Lettre vagabonde – 25 janvier 2019
L’apparition du chevreuil est un roman bien ancré dans un débat de société des plus actuel : la violation des droits des femmes et ses lourdes séquelles. Élise Turcotte s’efface et donne toute la place à la narratrice. La narratrice, une écrivaine, trouve refuge dans un chalet isolé au fond des bois où l’hiver bat son plein. Un refuge pour écrire et se sauver. Le récit cependant se déroule sur différents moments sans souci de l’ordre chronologique. Ce procédé accompagné du « je » au temps présent donne de l’amplitude à la parole et intensifie l’action. L’écrivaine a reçu des menaces sur les réseaux sociaux d’un certain Rock Dumont membre de la Souche, un mouvement haineux qui s’attaque aux femmes. Son beau-frère exerce une domination abusive sur la famille. Elle cherche à se défaire de ces emprises. « Je dois me sauver, j’ai dû me sauver pour des motifs que j’ai encore du mal à m’expliquer, une suite d’événements qui m’ont emmurée au fil des années. »

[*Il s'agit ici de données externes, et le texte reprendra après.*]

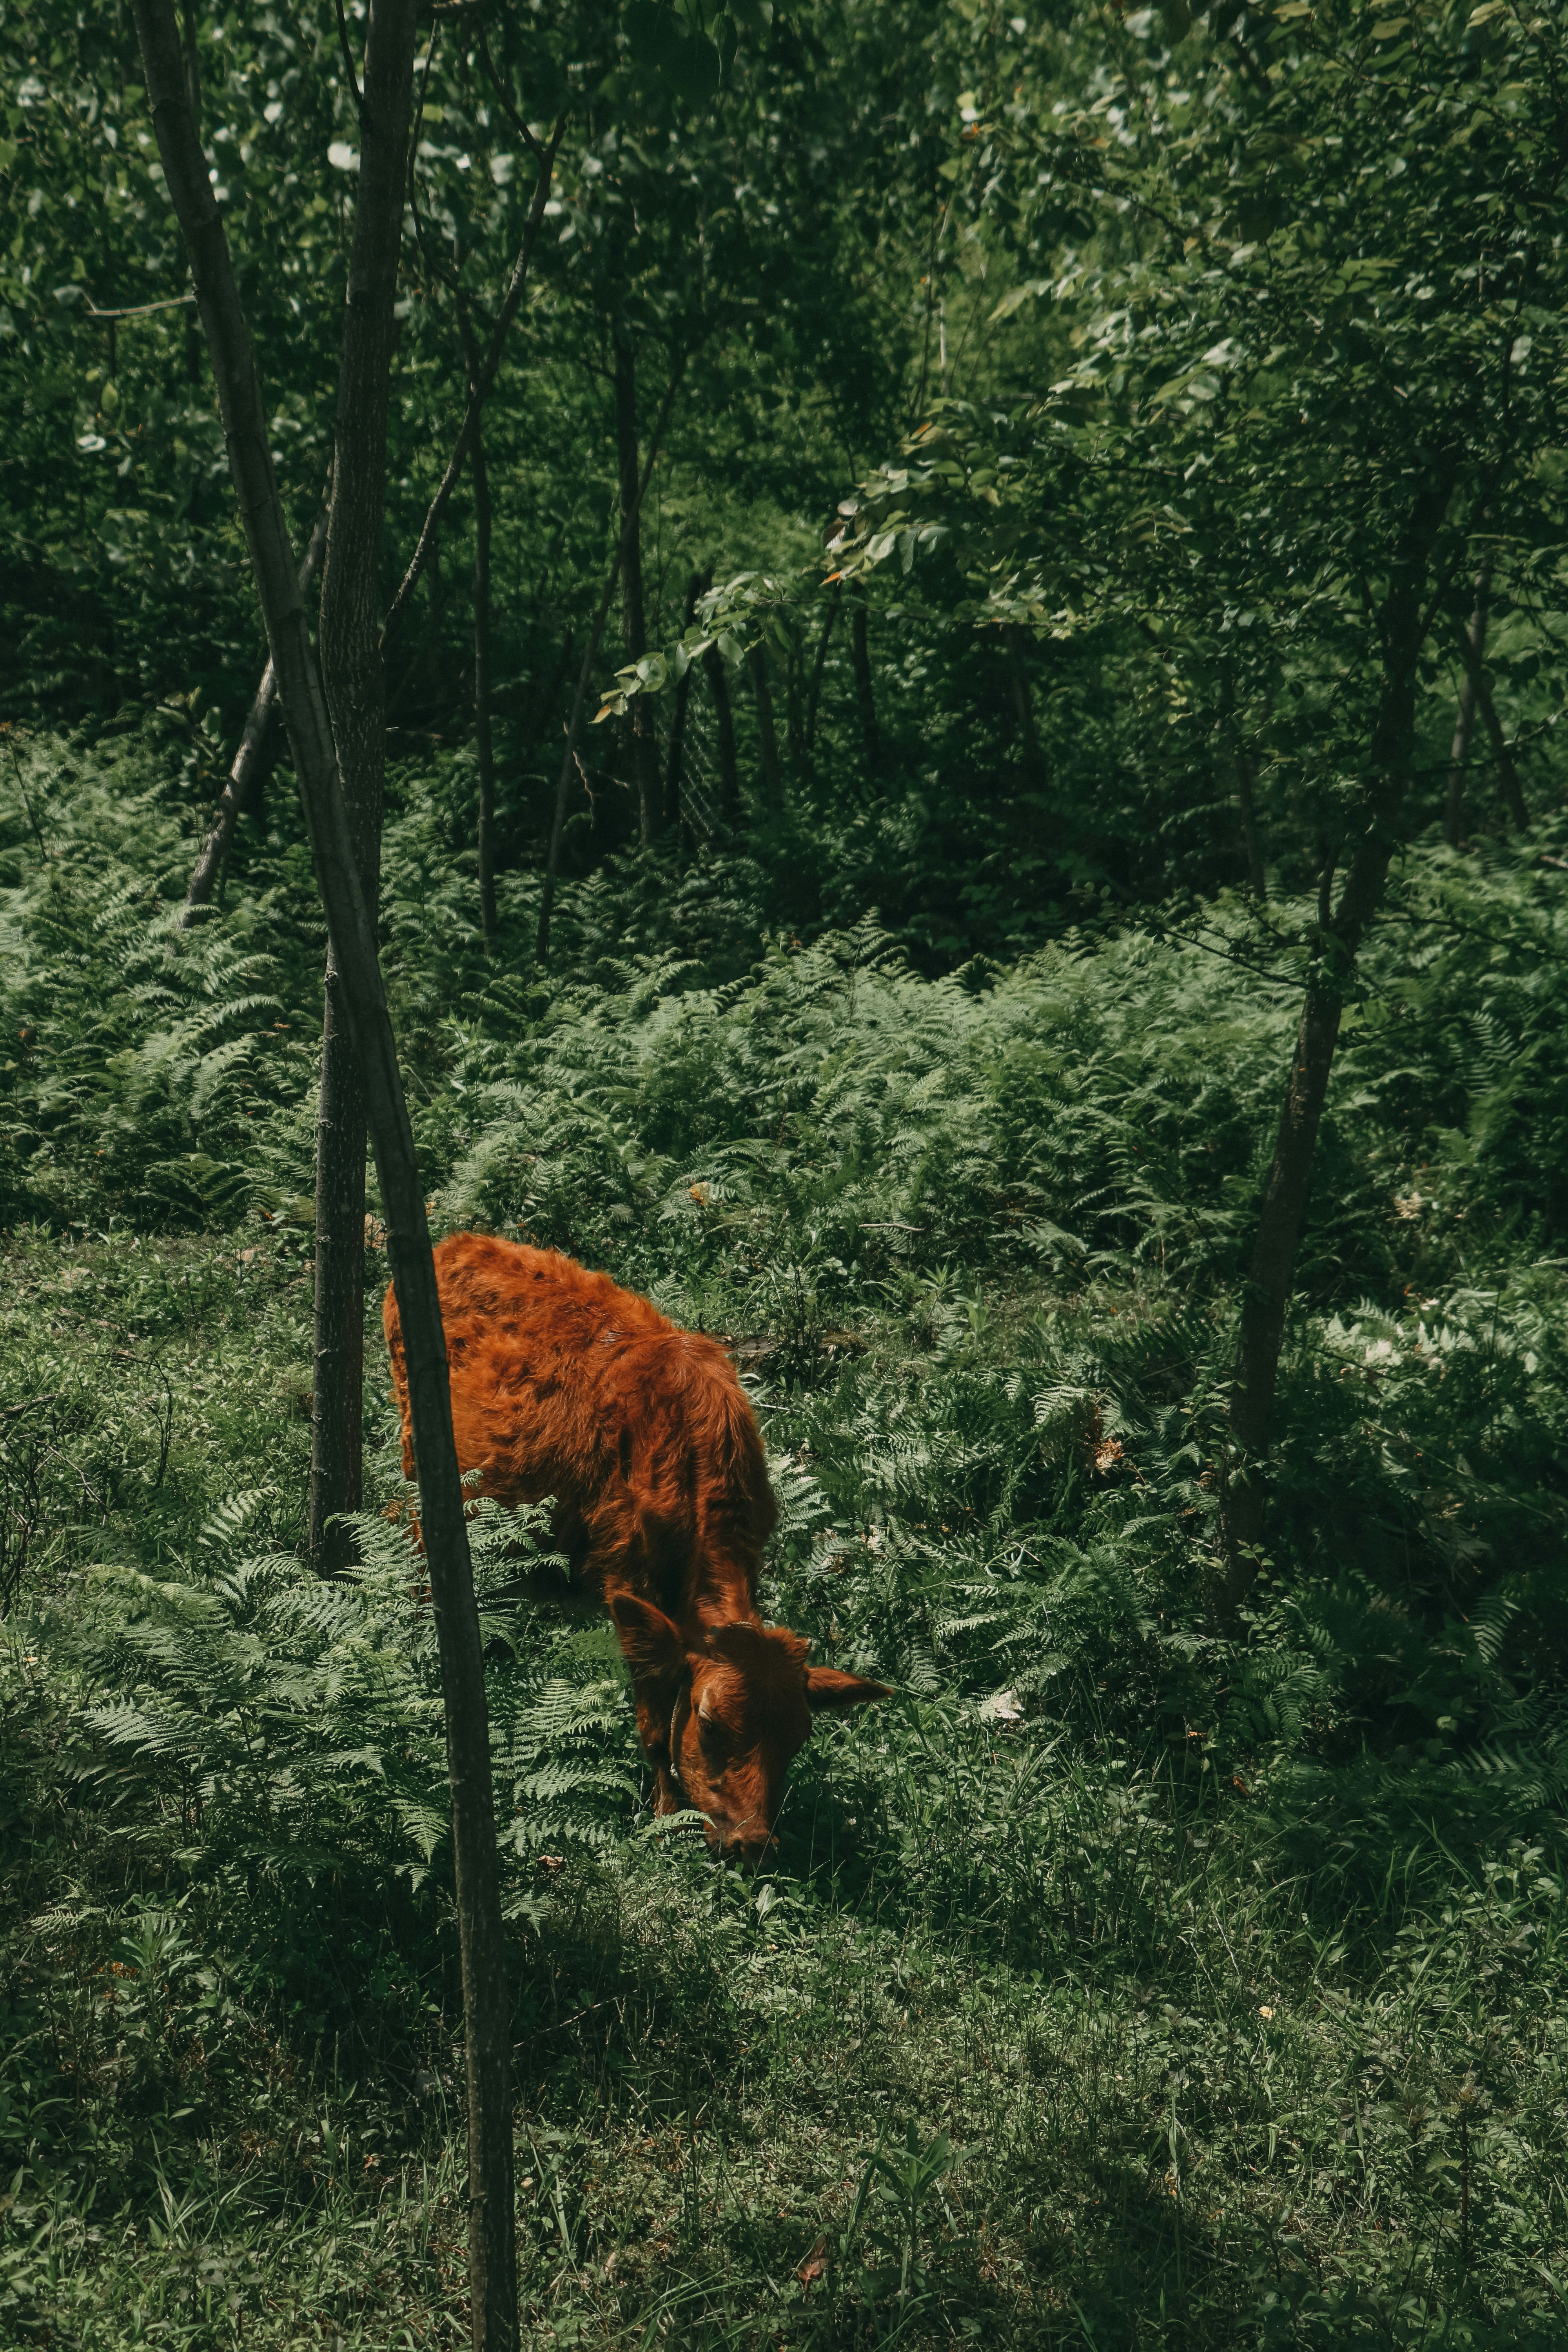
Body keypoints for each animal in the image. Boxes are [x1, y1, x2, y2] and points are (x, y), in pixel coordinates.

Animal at [381, 1232, 888, 1853]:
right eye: (711, 1724)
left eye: (797, 1737)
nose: (752, 1842)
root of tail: (458, 1241)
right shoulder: (627, 1576)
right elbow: (651, 1717)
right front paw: (664, 1815)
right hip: (417, 1458)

Le roman dénonce les silences imposés qui enfreignent l’épanouissement, entravent la liberté. « J’ai besoin de dessiner une ouverture afin qu’une vérité ne soit pas enterrée vivante. » nous confie l’écrivaine. L’autrice Rebecca Solnit ajouterait : « Ces assignations au silence se font également par petites touches : harcèlement en ligne, parole coupée lors d’une conversation, rabaissée, humiliée, rejetée. Avoir une voix est crucial. » L’écriture serait-elle une issue? L’apparition du chevreuil révèle les conséquences dévastatrices d’une parole bâillonnée, d’une vie réglementée par l’oppression. C’est l’histoire des femmes sous la domination masculine. Une emprise rarement dénoncée et exercée en toute impunité.

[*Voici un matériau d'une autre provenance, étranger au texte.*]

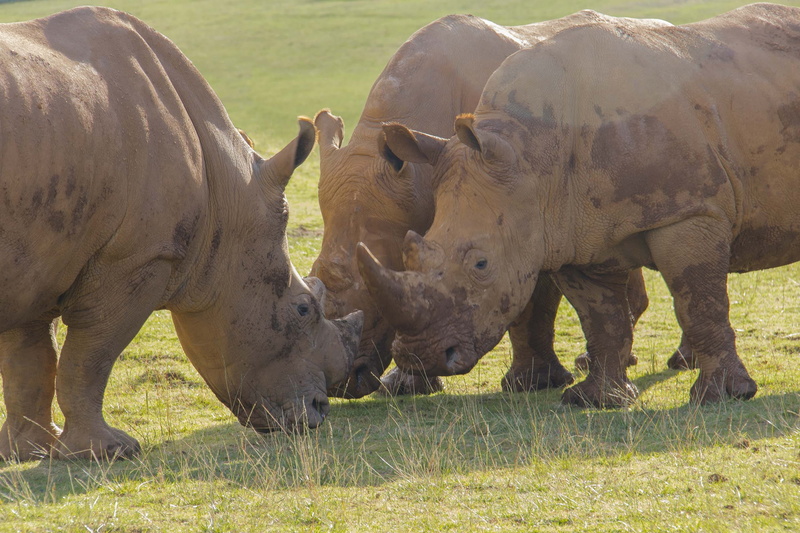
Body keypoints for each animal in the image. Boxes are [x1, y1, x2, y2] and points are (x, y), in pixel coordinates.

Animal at [0, 6, 363, 461]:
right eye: (302, 310)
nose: (317, 413)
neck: (225, 195)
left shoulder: (39, 256)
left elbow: (30, 358)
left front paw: (27, 452)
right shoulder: (139, 258)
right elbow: (90, 355)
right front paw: (110, 451)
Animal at [357, 3, 800, 407]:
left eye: (481, 264)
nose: (420, 355)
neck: (531, 151)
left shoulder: (688, 210)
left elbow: (699, 302)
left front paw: (720, 396)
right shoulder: (569, 231)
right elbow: (601, 318)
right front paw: (596, 400)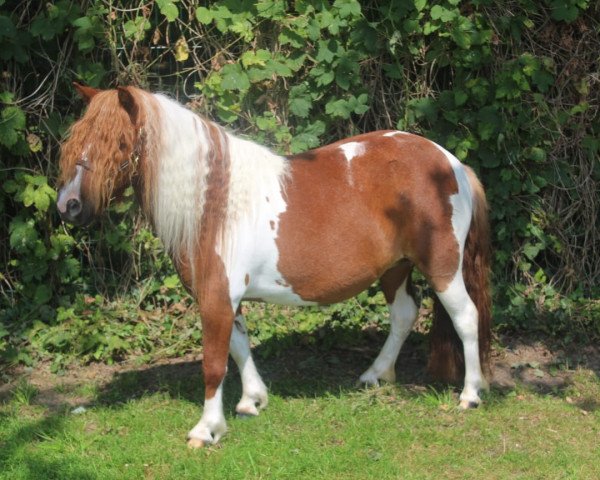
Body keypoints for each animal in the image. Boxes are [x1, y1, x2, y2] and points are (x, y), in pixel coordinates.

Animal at [57, 84, 492, 448]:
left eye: (118, 142)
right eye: (76, 139)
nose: (68, 205)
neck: (214, 204)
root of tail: (452, 164)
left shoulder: (216, 298)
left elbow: (214, 363)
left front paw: (206, 430)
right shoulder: (223, 298)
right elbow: (238, 346)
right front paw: (252, 401)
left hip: (442, 267)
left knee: (466, 318)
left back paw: (470, 395)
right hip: (395, 269)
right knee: (403, 315)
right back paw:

La narratrice s’insurge contre le pardon sans condition. « Quand ce genre de personnes feignent d’être admissible au pardon quand d’autres l’accordent, c’est qu’il n’y a plus d’offense. » À force de pardonner les (…) torrents de haine, de la boue dans les conversations des plus banales », on finit par nier la réalité, taire la vérité. Les cent cinquante pages donnent l’impression d’en avoir lues huit cents de scénarios variés sur l’absence des droits de la femme et de la complexité des relations entre les hommes et les femmes.
Élise Turcotte termine sur une note d’espérance. Elle n’hésite pas selon son habitude à faire un clin d’œil à la mythologie. Le chevreuil, symbole de l’arbre de vie, de la renaissance, ramène l’embellie et annonce des jours meilleurs.
Dans la langue de l’intime, de la parole drue et rigoureuse, l’autrice nous invite à reprendre la parole, à apprendre les mots propices et salvateurs à notre propre existence. Comme l’exprime Rebecca Solnit : « Le silence est l’océan du non-dit, de l’indicible, du refoulé, de l’effacement, de la surdité. » Et, « Le vrai rôle du langage et le plus important, est de clarifier les choses pour nous aider à les voir. » Des réflexions qui se trouvent au cœur de L’apparition du chevreuil. Élise Turcotte a emprunté la trajectoire de l’écriture libératrice pour briser le silence par lequel trop d’êtres humains sont séquestrés. Un roman éclairant et significatif.